(Washington, DC) – Today, U.S. Senator Richard Blumenthal (D-Conn.) praised the Senate Judiciary Committee’s decision to include an anti-human trafficking amendment he co-sponsored in the Senate’s bipartisan immigration bill (S.744: Border Security, Economic Opportunity and Immigration Modernization Act). The Judiciary Committee agreed by voice vote to include the Human Trafficking Reporting Act amendment in the bill, an amendment introduced by Senator John Cornyn (R-Texas) and co-sponsored by Blumenthal and Senator Franken (D-Minn.) that would increase the information and statistics available on cases of human trafficking within the United States in order to better understand the scope of the problem.
“Human trafficking is a heinous crime which egregiously exploits men, women, and children by forcing them into a life of modern-day slavery,” said Blumenthal, who co-chairs the Senate Caucus To End Human Trafficking with Senator Rob Portman (R-Ohio). “Trafficking deprives people of their liberty and freedom through indentured servitude and forced labor.”
The Human Trafficking Reporting Act amendment would label human trafficking offenses as “Part I violent crimes” for purposes of the FBI’s Uniform Crime Reports. Since grant funding is often tied to the number of “Part I violent crimes” in a given jurisdiction, this change will encourage law enforcement agencies nationwide to train their officials to detect and deter human trafficking while helping the public to gain a better understanding of the size and scope of the human trafficking epidemic. In addition, this amendment will help identify victims of this crime so they can seek justice.

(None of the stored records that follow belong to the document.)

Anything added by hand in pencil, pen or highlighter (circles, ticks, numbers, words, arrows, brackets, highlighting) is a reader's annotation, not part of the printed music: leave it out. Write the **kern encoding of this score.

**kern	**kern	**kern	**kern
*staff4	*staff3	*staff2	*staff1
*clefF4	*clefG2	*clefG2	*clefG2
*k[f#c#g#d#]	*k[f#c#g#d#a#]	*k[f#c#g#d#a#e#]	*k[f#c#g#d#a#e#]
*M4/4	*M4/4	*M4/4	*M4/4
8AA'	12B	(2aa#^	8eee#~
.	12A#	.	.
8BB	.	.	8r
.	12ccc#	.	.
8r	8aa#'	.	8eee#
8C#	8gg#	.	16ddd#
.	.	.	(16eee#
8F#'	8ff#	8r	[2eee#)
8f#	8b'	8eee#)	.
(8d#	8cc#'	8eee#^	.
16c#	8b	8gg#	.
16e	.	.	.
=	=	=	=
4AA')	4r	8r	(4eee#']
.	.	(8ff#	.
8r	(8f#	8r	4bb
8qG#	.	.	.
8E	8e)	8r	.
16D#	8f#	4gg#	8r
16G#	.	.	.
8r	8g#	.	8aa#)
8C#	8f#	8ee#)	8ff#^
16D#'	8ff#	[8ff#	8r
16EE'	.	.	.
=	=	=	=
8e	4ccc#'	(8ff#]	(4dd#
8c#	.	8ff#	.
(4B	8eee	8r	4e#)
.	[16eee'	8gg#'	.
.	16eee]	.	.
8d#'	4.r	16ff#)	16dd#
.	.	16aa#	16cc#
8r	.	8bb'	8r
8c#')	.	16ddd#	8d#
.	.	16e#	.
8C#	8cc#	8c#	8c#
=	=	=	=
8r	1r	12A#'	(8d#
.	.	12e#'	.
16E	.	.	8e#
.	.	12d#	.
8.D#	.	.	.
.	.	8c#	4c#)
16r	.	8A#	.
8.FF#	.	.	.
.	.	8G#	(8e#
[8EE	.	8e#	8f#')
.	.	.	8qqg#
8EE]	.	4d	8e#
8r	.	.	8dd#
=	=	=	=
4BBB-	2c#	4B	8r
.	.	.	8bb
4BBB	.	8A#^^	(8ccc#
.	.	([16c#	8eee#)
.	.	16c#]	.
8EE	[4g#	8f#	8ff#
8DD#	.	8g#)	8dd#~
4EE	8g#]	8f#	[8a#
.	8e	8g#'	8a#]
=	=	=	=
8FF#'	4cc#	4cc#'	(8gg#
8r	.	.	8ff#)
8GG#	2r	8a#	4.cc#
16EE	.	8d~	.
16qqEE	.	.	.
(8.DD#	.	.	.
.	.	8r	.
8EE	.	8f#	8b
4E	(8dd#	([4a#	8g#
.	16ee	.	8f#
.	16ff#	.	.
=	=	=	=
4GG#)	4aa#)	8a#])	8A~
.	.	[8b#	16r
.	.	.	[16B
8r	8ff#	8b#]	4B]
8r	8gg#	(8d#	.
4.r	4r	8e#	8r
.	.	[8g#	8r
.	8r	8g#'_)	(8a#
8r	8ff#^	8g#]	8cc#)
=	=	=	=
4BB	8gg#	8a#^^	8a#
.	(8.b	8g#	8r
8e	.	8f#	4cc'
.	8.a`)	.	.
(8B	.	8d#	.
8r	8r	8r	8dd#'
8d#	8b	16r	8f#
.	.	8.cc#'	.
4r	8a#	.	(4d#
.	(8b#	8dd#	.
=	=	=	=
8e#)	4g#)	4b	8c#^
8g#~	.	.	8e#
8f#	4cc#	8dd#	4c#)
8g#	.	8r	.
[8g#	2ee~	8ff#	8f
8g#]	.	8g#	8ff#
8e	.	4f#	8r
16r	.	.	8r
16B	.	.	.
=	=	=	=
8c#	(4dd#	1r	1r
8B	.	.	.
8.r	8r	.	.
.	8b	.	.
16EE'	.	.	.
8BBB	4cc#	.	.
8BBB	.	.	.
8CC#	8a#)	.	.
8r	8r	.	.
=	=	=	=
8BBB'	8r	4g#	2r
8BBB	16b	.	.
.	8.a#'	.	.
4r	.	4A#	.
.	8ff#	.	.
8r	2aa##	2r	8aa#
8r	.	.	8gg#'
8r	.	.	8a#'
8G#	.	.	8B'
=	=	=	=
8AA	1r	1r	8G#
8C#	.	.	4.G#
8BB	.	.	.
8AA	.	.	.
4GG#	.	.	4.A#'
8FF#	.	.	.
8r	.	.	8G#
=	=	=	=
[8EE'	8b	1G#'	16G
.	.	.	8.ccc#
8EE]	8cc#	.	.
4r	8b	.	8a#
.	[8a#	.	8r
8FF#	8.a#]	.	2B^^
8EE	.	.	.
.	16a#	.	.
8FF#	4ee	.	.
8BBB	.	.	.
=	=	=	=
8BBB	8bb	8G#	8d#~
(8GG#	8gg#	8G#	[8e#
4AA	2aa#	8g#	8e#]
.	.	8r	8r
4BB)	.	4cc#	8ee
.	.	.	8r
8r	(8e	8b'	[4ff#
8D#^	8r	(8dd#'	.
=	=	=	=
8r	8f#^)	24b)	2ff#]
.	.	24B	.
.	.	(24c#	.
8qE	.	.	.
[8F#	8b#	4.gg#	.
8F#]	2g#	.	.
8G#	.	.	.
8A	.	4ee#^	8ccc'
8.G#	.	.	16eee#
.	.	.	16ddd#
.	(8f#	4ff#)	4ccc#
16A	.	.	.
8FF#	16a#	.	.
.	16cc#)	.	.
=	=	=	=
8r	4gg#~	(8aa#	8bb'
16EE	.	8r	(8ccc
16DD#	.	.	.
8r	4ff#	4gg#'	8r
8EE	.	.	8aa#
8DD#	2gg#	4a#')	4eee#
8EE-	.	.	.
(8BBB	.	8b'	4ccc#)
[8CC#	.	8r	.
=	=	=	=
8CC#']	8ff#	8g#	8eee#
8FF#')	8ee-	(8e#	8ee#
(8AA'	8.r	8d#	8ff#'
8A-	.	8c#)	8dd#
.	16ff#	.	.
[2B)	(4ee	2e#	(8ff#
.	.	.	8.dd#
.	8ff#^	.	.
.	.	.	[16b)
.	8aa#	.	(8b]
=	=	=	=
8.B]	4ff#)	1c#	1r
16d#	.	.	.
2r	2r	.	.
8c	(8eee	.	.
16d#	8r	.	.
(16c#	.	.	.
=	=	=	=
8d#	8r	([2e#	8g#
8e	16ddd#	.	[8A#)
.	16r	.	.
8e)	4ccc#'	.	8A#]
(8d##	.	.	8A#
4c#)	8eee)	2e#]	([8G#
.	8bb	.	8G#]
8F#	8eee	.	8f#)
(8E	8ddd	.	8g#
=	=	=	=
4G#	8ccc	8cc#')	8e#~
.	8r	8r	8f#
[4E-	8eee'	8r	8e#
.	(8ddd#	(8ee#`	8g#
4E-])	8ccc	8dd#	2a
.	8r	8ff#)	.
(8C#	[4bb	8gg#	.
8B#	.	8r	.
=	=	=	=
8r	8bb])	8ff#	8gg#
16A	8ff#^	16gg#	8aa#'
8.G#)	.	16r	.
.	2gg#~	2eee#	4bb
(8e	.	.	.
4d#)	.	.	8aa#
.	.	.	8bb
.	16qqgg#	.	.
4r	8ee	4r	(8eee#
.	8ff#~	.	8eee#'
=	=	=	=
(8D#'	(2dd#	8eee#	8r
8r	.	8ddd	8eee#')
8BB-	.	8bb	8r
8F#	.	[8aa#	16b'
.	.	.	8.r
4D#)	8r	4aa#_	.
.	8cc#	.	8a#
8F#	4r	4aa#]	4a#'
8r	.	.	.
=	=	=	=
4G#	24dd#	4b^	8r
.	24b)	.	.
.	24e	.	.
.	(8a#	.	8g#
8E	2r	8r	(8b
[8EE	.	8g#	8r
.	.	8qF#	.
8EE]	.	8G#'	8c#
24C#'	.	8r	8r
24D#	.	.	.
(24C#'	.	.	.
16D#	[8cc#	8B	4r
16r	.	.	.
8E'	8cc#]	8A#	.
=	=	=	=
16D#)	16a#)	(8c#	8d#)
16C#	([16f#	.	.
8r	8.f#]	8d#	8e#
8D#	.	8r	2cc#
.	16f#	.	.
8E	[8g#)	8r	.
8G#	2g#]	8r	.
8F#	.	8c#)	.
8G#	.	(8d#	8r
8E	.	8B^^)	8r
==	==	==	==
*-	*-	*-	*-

“This amendment will expand the definition of Part I violent crimes to include severe forms of human trafficking and will encourage law enforcement agencies to fight this scourge,” Blumenthal said. “Training more officers to detect and deter human trafficking will increase the likelihood that victims of this crime will get the justice they deserve.”
Blumenthal also announced that he’s sponsoring three amendments to the immigration bill that are intended to fight human trafficking and foreign labor recruitment abuses. The first amendment strengthens private enforcement of anti-trafficking protections already included in the bill. The second amendment requires the Department of Homeland Security to consult with the Department of Labor when developing regulations authorized by the bill that pertain to anti-human trafficking and foreign labor recruiter provisions. The third amendment enhances disclosure and transparency provisions of the anti-human trafficking and foreign labor recruiter provisions in the immigration bill.
“Too often immigrants are promised work by labor recruiters only to be forced into a life of modern-day slavery and indentured servitude,”Blumenthal said. “In some cases, these workers are told that their temporary worker visas will be paid for by their employers only to be hit with these fees down the road. Workers who experience this and other forms of exploitation should have the ability to protect their rights. These amendments will help them do so..”
Below is a list of the anti-human trafficking and foreign labor recruitment amendments that Blumenthal is sponsoring:
Blumenthal 3 – Recruiter Lawsuits: This amendment makes the anti-human trafficking and foreign labor recruiter provisions in S.744 more effective by allowing workers who have been victims of recruiter violations to seek recourse against their employer, if, and only if, the employers have chosen to contract with an unregistered, unregulated foreign labor recruiter.
Blumenthal 4 – Recruiter Regulations: This amendment requires the Department of Homeland Security to consult with the Department of Labor when developing regulations to implement the anti-human trafficking and foreign labor recruiter provisions of S.744 (Title III, Subtitle F).
Blumenthal 5 – Trafficking/Recruiter Transparency: This amendment enhances the disclosure and transparency provisions of the anti-human trafficking and foreign labor recruiter provisions of S.744 (Title III, Subtitle F). The amendment also requires foreign labor recruiters to inform recruited temporary workers of plans regarding the renewal of a temporary worker visa and of their right not to have their contract changed without their informed consent. In addition, the amendment requires employers who use foreign labor recruiters to report who is responsible for paying the recruiter. Finally, this amendment makes other technical changes to Title III, Subtitle F.